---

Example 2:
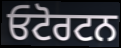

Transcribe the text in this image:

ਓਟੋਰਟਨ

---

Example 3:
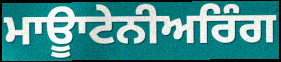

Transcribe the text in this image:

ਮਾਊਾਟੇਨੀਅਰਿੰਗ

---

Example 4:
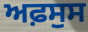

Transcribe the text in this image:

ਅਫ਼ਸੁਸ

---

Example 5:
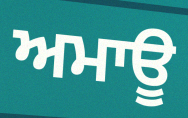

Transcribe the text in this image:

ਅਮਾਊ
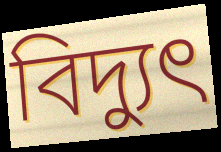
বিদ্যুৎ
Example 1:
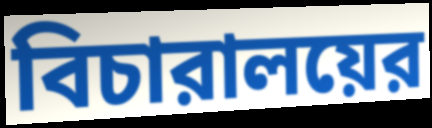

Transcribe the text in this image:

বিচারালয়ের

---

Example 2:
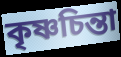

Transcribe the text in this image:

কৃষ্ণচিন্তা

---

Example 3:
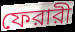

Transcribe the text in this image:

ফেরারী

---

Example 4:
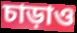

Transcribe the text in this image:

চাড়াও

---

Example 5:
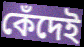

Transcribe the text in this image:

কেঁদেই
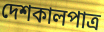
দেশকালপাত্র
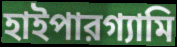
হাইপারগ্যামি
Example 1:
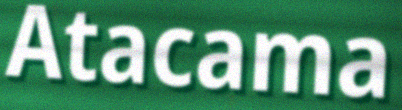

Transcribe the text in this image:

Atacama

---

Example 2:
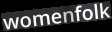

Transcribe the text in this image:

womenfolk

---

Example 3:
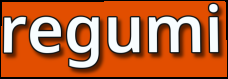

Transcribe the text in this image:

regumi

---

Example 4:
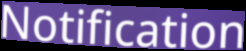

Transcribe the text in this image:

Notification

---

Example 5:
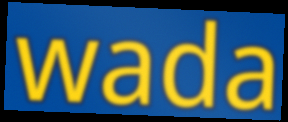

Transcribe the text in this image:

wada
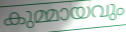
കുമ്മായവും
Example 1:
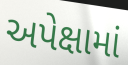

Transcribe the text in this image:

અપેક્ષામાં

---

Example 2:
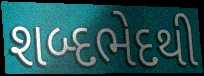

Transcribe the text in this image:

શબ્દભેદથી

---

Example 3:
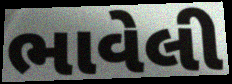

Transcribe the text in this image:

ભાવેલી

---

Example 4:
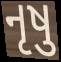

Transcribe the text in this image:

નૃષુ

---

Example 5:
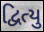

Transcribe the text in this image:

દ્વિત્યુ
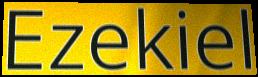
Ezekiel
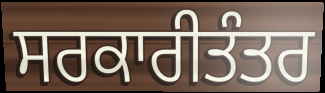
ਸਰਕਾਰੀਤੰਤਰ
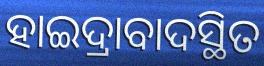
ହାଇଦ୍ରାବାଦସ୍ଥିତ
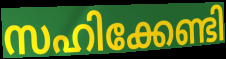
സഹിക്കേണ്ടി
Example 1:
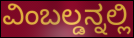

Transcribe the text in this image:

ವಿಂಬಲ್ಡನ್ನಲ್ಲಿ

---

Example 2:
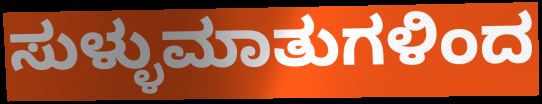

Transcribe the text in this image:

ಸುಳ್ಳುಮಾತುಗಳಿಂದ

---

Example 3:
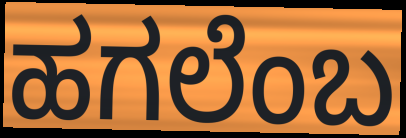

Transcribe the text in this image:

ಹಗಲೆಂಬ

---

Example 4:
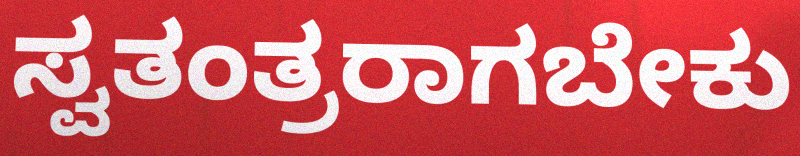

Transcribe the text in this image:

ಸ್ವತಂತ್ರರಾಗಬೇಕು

- To do -
Would you repeat the entries exactly, but with no pictures?

- Your solution -
---

Example 2:

Transcribe the text in this image:

ਓਟੋਰਟਨ

---

Example 3:

Transcribe the text in this image:

ਮਾਊਾਟੇਨੀਅਰਿੰਗ

---

Example 4:

Transcribe the text in this image:

ਅਫ਼ਸੁਸ

---

Example 5:

Transcribe the text in this image:

ਅਮਾਊ
বিদ্যুৎ
Example 1:

Transcribe the text in this image:

বিচারালয়ের

---

Example 2:

Transcribe the text in this image:

কৃষ্ণচিন্তা

---

Example 3:

Transcribe the text in this image:

ফেরারী

---

Example 4:

Transcribe the text in this image:

চাড়াও

---

Example 5:

Transcribe the text in this image:

কেঁদেই
দেশকালপাত্র
হাইপারগ্যামি
Example 1:

Transcribe the text in this image:

Atacama

---

Example 2:

Transcribe the text in this image:

womenfolk

---

Example 3:

Transcribe the text in this image:

regumi

---

Example 4:

Transcribe the text in this image:

Notification

---

Example 5:

Transcribe the text in this image:

wada
കുമ്മായവും
Example 1:

Transcribe the text in this image:

અપેક્ષામાં

---

Example 2:

Transcribe the text in this image:

શબ્દભેદથી

---

Example 3:

Transcribe the text in this image:

ભાવેલી

---

Example 4:

Transcribe the text in this image:

નૃષુ

---

Example 5:

Transcribe the text in this image:

દ્વિત્યુ
Ezekiel
ਸਰਕਾਰੀਤੰਤਰ
ହାଇଦ୍ରାବାଦସ୍ଥିତ
സഹിക്കേണ്ടി
Example 1:

Transcribe the text in this image:

ವಿಂಬಲ್ಡನ್ನಲ್ಲಿ

---

Example 2:

Transcribe the text in this image:

ಸುಳ್ಳುಮಾತುಗಳಿಂದ

---

Example 3:

Transcribe the text in this image:

ಹಗಲೆಂಬ

---

Example 4:

Transcribe the text in this image:

ಸ್ವತಂತ್ರರಾಗಬೇಕು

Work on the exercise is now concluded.